_What to work on_
A. Using the passage on Data Flow Task internals, state whether each of these statements agrees with it, answering yes or no and quoting the deciding words: (i) The Buffer Subsystem manages memory allocation, buffer creation, and spooling. (ii) The chapter concentrates on the design time features of the Data Flow Task. (iii) The Layout Subsystem supplies descriptions from which the Execution Engine can build execution trees.
B. Carry on with the passage on Data Flow Task internals, beginning right after its last sentence.

_Document segment_

========

Data Flow Task Under the Hood | Microsoft SQL Server 2005 Integration Services

Any discussion about tuning the Data Flow Task necessarily starts from the Data Flow Task internals. To truly understand what's happening with data flow performance, you should be familiar with some important data flow concepts.

General Concepts

The Data Flow Task is actually a combination of various subsystems that interact through interfaces. Each subsystem is responsible for managing different aspects of the data flow behavior and is categorized into design time and execution time features. This chapter focuses on the execution time features because they have the most impact upon the performance of the data flow. Figure 23.1 shows a high-level system view of the Data Flow Task.

Figure 23.1. Data Flow Task system view

As you can see, there are four major components of interest to this discussion, as follows:

Layout Subsystem Interacts with the designer and components to provide the design time configuration experience.
Buffers Contain the data as it flows from the source to the destination.
Buffer Subsystem Manages memory allocation, buffer creation, and spooling.
Execution Engine Manages buffer "movement," execution planning, threads, and component calls. In short, this is Data Flow Task execution central, where it all comes together.

Layout Subsystem

The Layout Subsystem is the design time logic for the Data Flow Task. When you create a data flow in the designer, you are using this subsystem. Layout communicates with the Execution Engine and Buffer Subsystem by providing descriptions of the data flow from which the Execution Engine can build execution trees and the Buffer Subsystem can build buffers.

========

_Given data_
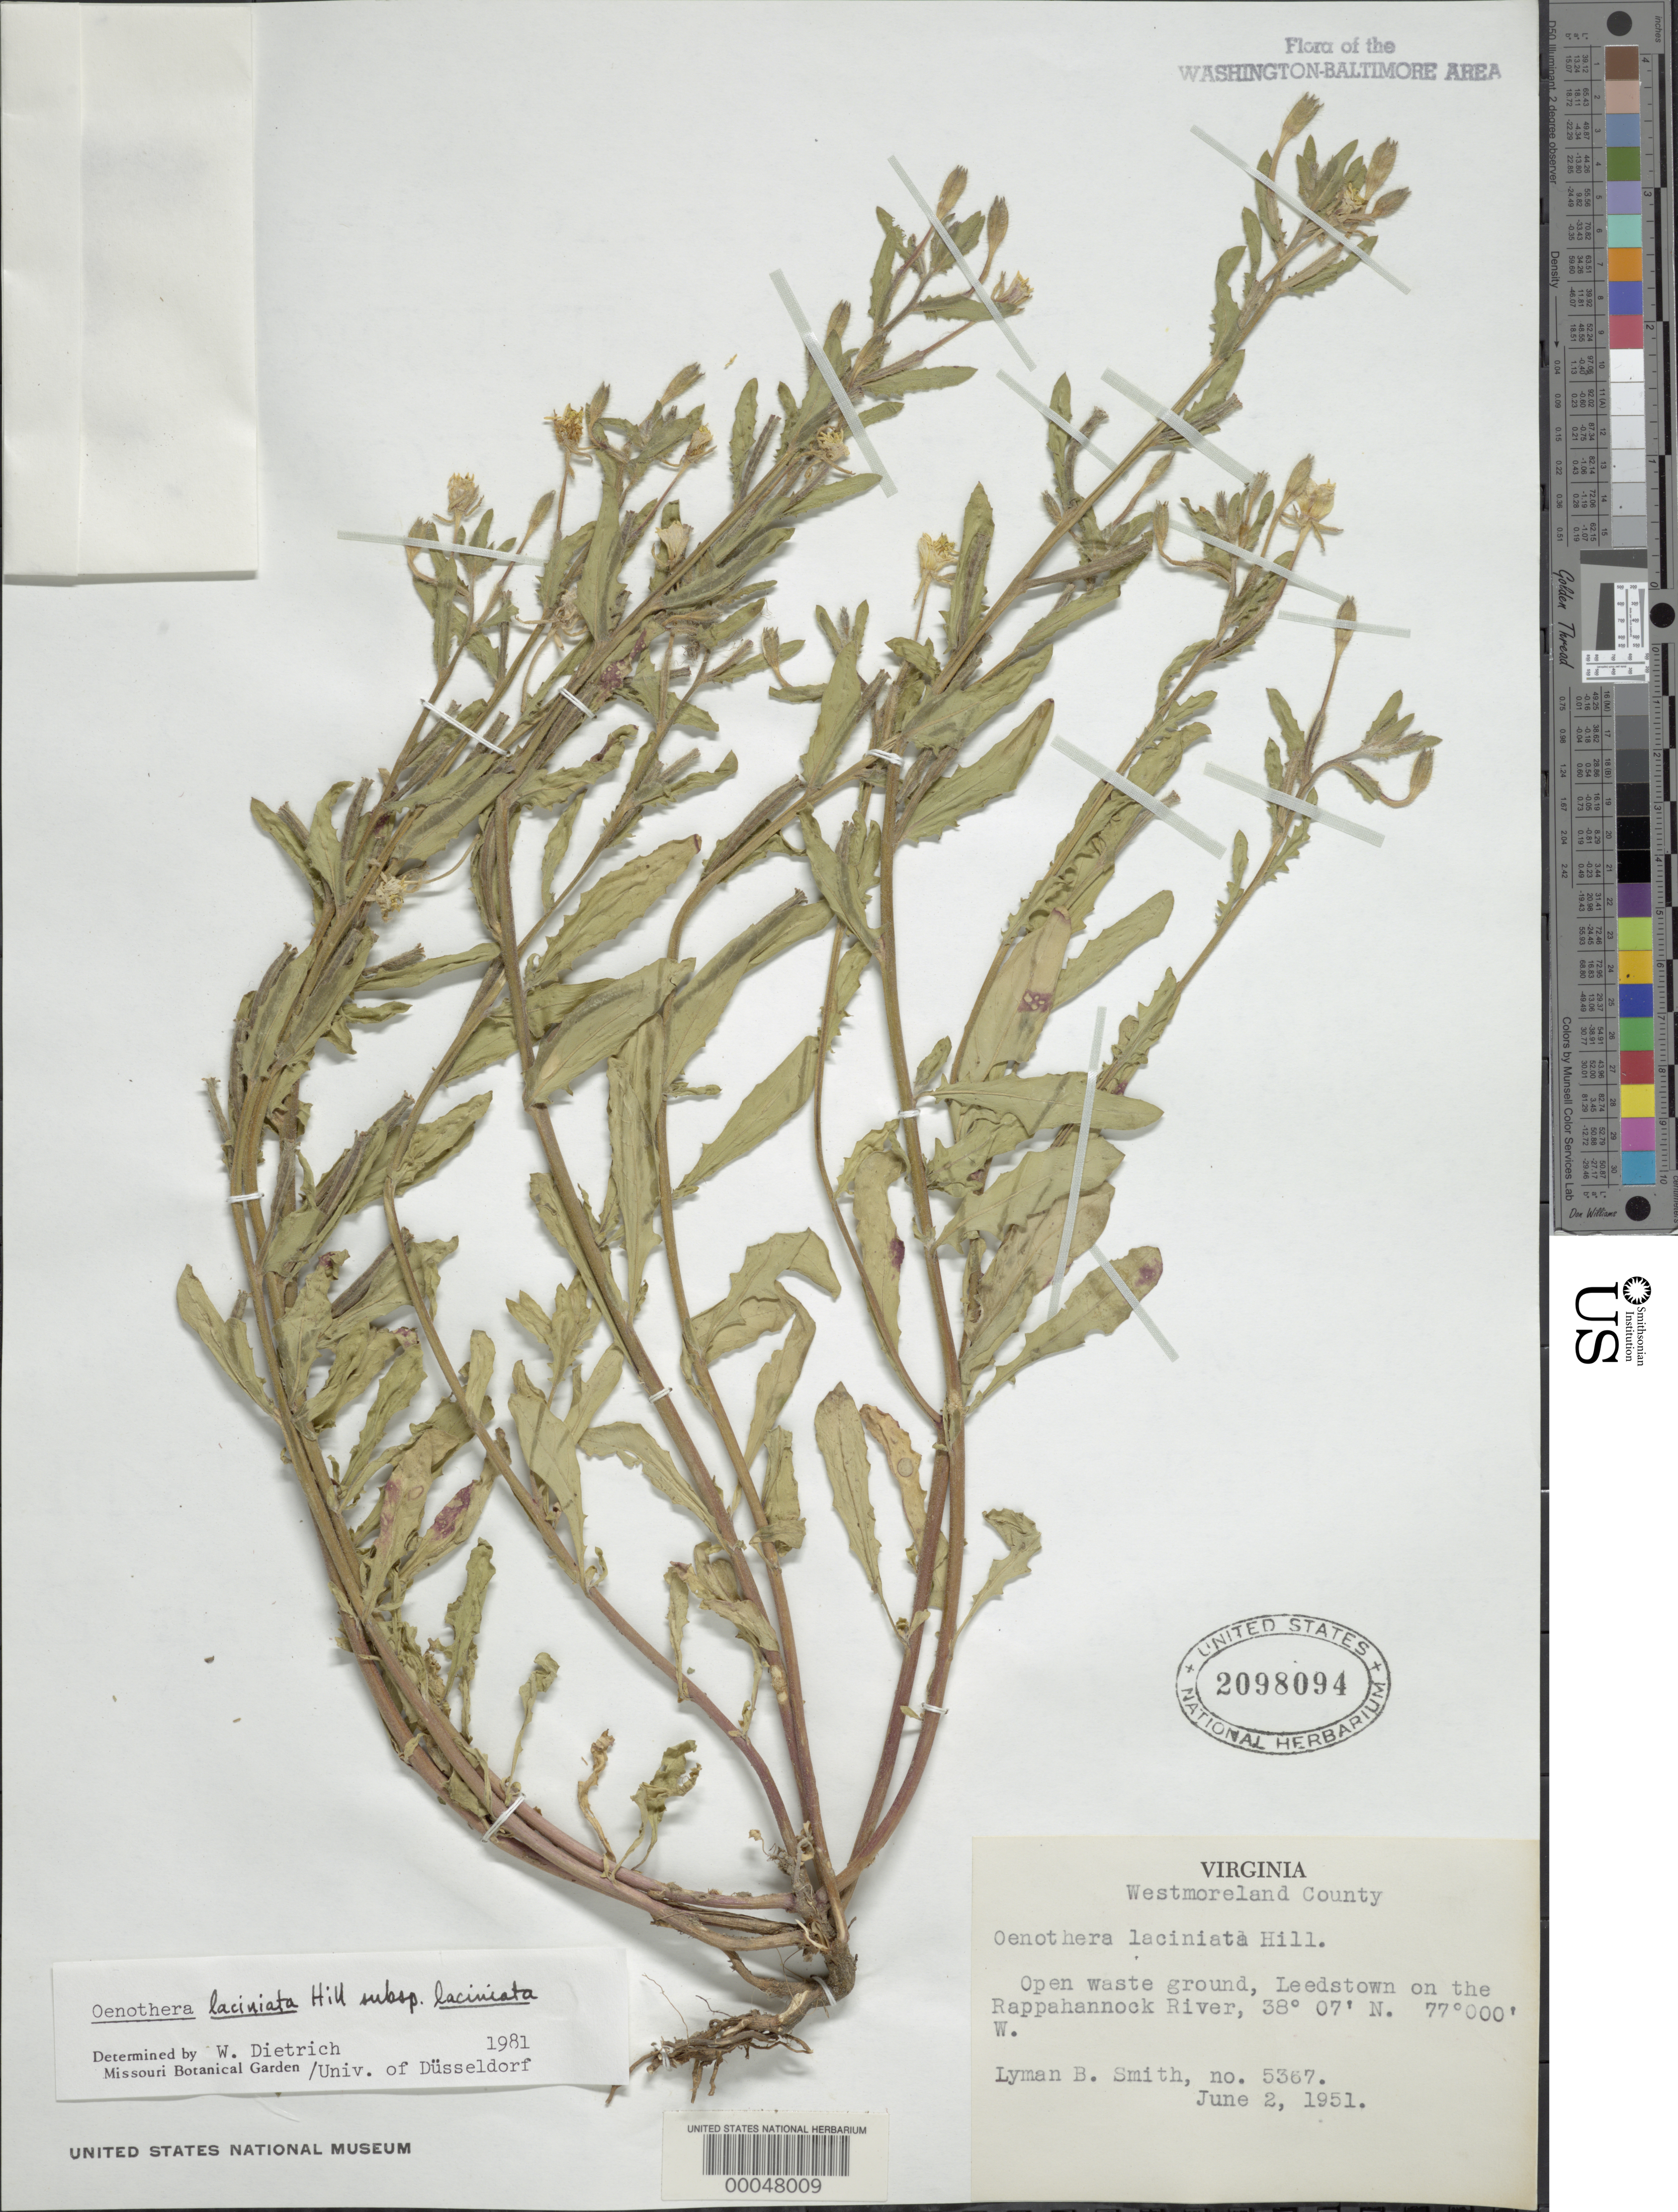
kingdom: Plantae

========

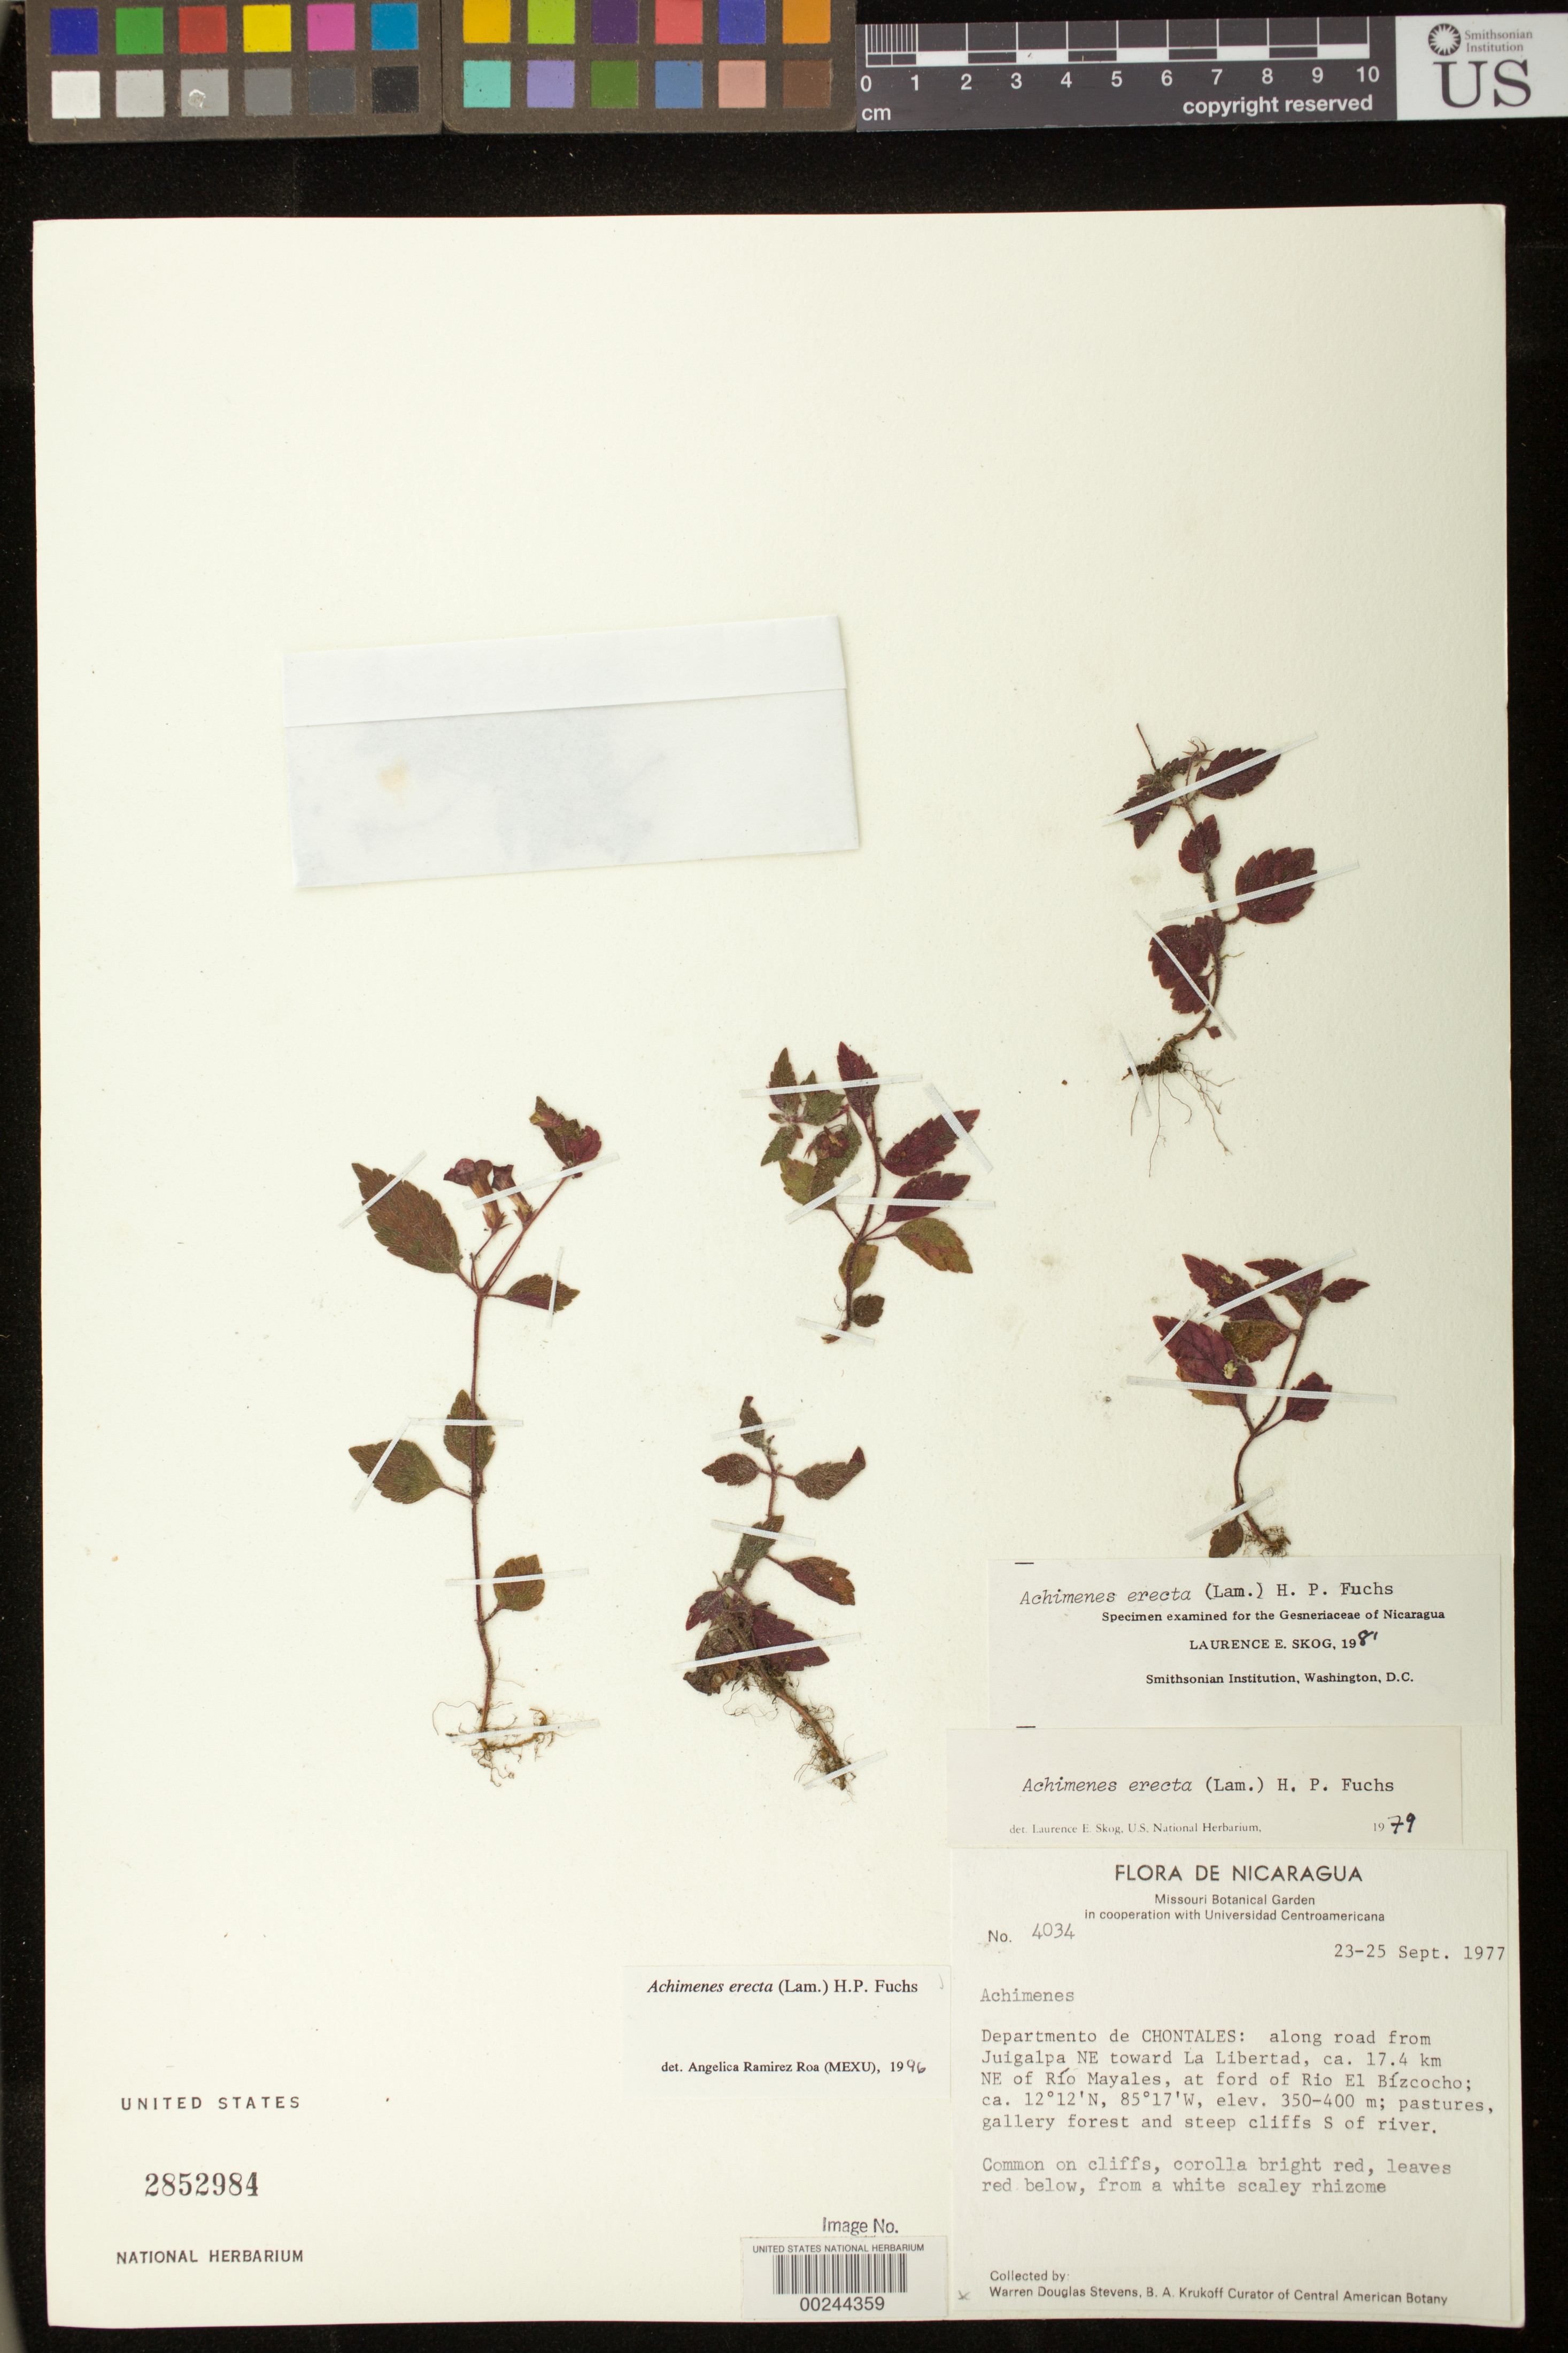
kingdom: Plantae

========

_Answers in order_
A.
(i) Yes: "Manages memory allocation, buffer creation, and spooling."
(ii) No: "This chapter focuses on the execution time features because they have the most impact upon the performance of the data flow."
(iii) Yes: "providing descriptions of the data flow from which the Execution Engine can build execution trees"

B.
Buffers

Buffers are objects with associated chunks of memory that contain the data to be transformed. As data flows through the Data Flow Task, it lives in a buffer from the time that the source adapter reads it until the time that the destination adapter writes it. Generally speaking, data flow components use buffers for all their major memory needs, including privately created buffers for internal processing. Buffer objects contain pointers to column offsets and methods for accessing their memory chunks. The size and shape of a buffer is determined by several factors:

Source metadata
DefaultBufferMaxRows property on Data Flow Task
DefaultBufferSize property on Data Flow Task
MaxBufferSize/MinBufferSize internal values
Buffer width

Source Metadata

If you've worked with the Data Flow Task at all, you're probably aware that it is very metadata dependent. In other words, it generally requires a connection to a server, flat file, or other source before you can start building the data flow. The origin of this metadata dependence is the buffer.

Note

One of the reasons the Data Flow Task is so fast is because there is little type ambiguity in the buffer, so very little memory is wasted on unused allocated buffer space and there is little pointer math needed to access a given cell in a buffer. Some users have decried the tight binding between metadata and the data flow because they would like to build more dynamic data flows that adjust to the metadata of the source on the fly. Although there have been long discussions about the legitimacy and value of such a feature, it is clear that the Data Flow Task was designed for optimal loading of big data and dynamically configuring itself to changing metadata was not within the original design goals. Perhaps, in future versions it will be added.

Figure 23.2 shows a simplistic representation of the structure of a buffer in memory.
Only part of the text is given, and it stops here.